Plays with New York themes written by John Patrick Shanley, Amiri Baraka, Edward Albee, Lorraine Hansberry and more than a dozen others, will be featured in a free festival of readings and panel discussions led by members of Labyrinth Theater Company from March 18-24, the organization has announced.

The NewYorkNewYork Festival, which will be held at the Bank Street Theater, is scheduled to begin with a reading of Israel Horovitz’s 1968 play “The Indian Wants the Bronx” followed by a talk moderated by Mr. Horovitz about the rise of Off Broadway theater in the late 1960s. Subsequent nights will showcase readings of Stephen Adly Guirgis’s “In Arabia, We’ll All Be Kings,” Mr. Shanley’s “Danny and the Deep Blue Sea,” and Mr. Baraka’s “Dutchman;” each writer will lead a post-show discussion as well.

Then, beginning at 7 p.m. on March 22, a 48-hour marathon of around-the-clock readings will start.

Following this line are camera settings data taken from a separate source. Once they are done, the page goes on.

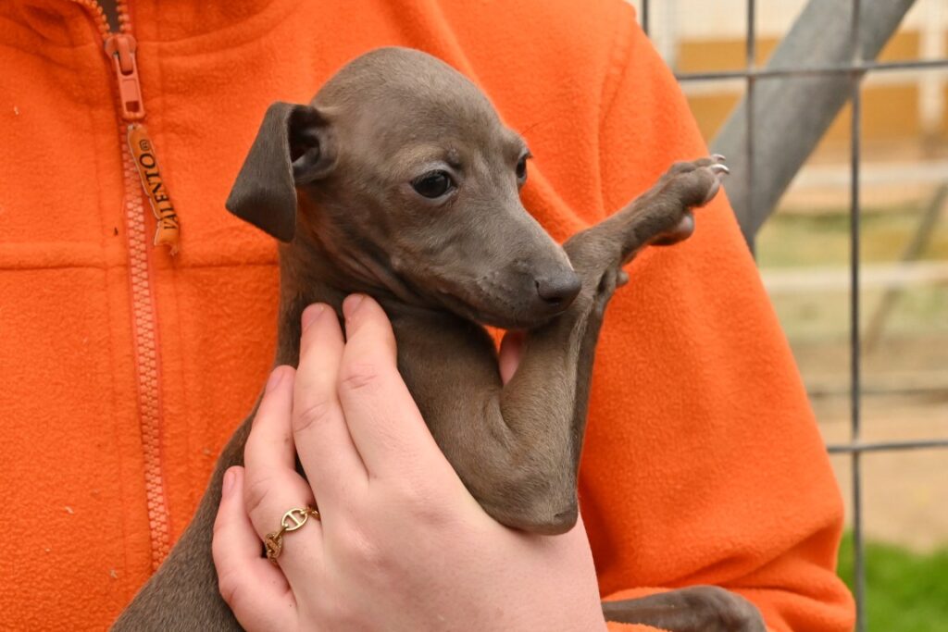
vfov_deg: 16.3
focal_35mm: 84
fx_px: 2212
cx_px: 474
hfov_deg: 24.2
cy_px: 316
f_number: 7.1
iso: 4500
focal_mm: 56
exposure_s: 1/4000
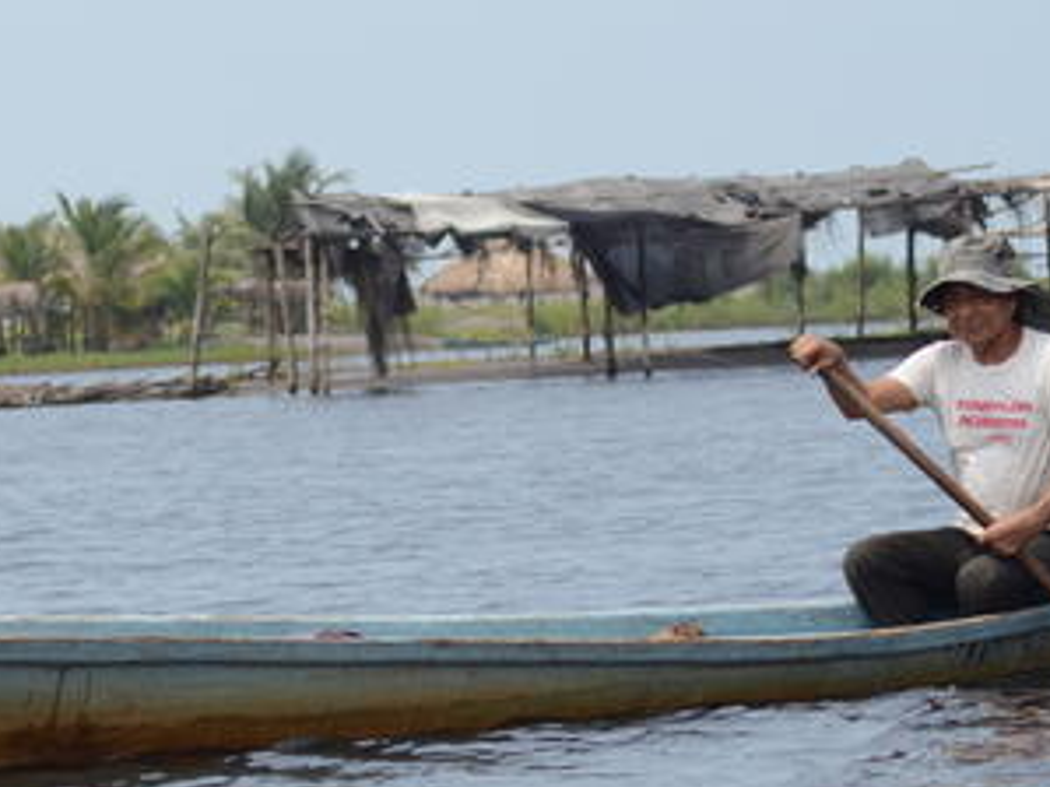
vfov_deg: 6.2
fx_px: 7307
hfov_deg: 8.2
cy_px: 522
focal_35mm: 241
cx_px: 232
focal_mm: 100
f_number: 5.6
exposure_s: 1/2000
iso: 400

Labyrinth company members, gues artists, and members of the audience will be cast in each play, which will also include works by James Baldwin, Maria Irene Fornes, John Guare, Jack Kerouac, Kenneth Lonergan, and Eugene O’Neill. Tickets will be available on a first-come-first-served basis before each reading.

Founded in 1992, Labyrinth emerged as an Off Broadway force in the 2000s in large part because of acclaimed plays by Mr. Guirgis (“Our Lady of 121st Street”) and the leadership of its co-artistic directors at the time, Philip Seymour Hoffman and John Oritz. More recently Labyrinth productions have been on a smaller scale and received mixed reviews; the company is now looking for new leaders to replace its current artistic directors: Mr. Guirgis, the costume designer Mimi O’Donnell and the actor Yul Vazquez.